Frida Kahlo eşsiz bir sanatçıydı ve öyle görülmek istiyordu. Sürrealizm hareketiyle tanışmış ve etkilenmiş olsa bile şunları söyledi:
Sürrealist olduğumu düşündüler ama değildim. Ben asla hayal ürünü çizmedim. Kendi gerçeğimi resmettim.
Aslında bilinçaltını da temsil etmek istemiyordu, sadece hem iyi hem de kötü duygularının akıp gitmesine izin vermek istiyordu. Sanat, onun için sadece bir iş ya da parçası olunacak bir hareket değildi. Kahlo için sanat bir terapiydi. Yaşadığı acıyı ve çalkantılı hayatına anlam katan şeyi anlatabilmesinin tek yolu buydu.
Kariyerinin en Sürrealist eseri sayılan “What the Water Gave Me” adlı tablosunda bile çiçekler, kökler, yatak ya da iskelet gibi eski tablolarında gördüğümüz pek çok öğeyi görüyoruz. Ancak tüm bu semboller, hayatındaki gerçek olaylara atıfta bulunur.
Frida Kahlo, What the Water Gave Me, 1938, Collection of Daniel Filipacchi, Paris, France.

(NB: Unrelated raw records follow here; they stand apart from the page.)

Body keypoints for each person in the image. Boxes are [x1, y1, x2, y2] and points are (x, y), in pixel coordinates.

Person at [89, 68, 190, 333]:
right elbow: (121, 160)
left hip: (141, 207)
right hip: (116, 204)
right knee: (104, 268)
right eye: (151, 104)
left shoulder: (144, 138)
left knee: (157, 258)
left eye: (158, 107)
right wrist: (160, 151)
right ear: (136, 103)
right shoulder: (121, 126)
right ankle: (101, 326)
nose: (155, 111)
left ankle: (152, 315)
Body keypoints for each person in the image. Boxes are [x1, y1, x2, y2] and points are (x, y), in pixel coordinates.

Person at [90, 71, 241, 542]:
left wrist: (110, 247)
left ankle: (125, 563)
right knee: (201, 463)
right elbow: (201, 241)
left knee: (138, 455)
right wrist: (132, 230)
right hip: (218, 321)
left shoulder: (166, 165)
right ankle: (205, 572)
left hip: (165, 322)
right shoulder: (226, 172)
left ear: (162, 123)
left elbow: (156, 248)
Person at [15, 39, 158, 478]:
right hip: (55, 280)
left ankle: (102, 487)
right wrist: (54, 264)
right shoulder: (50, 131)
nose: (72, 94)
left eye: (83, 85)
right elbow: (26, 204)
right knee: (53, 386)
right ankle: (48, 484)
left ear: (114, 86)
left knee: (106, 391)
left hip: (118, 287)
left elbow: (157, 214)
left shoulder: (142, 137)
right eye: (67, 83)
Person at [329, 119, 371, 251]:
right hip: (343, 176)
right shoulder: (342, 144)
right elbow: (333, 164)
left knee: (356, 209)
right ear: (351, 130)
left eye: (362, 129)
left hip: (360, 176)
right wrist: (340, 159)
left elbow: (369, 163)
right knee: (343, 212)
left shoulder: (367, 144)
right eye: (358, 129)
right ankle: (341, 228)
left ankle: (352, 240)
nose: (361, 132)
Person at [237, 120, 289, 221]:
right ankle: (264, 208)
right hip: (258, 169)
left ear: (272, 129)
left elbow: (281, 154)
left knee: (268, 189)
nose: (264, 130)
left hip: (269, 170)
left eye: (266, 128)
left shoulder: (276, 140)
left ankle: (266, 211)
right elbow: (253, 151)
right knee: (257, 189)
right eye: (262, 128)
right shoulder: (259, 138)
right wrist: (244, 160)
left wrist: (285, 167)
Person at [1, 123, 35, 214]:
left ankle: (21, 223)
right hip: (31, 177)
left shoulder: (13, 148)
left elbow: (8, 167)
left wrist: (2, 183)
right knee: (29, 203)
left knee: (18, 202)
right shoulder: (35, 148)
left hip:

Kahlo'yu benzersiz bir sanatçı yapan şey, acısını hissedip kabul etmesi ve sanatı kullanarak onu daha büyük bir şeye, diğer insanlara faydalı olabilecek bir şeye dönüştürmesidir. Sanatı evrenseldir ve bugün hala sevilmektedir çünkü acı çekmekte yalnız olmadığımızı, sorunlarımızı kendimizden saklayamayacağımızı anlamamızı sağlar ve bunu Kahlo'nun sözleriyle ifade etmek gerekirse de:
Günün sonunda, yapabileceğimizi düşündüğümüzden çok daha fazlasına dayanabiliriz.
Frida Kahlo
* Dailyartmagazine sitesinden alınmıştır, çeviri içeriktir.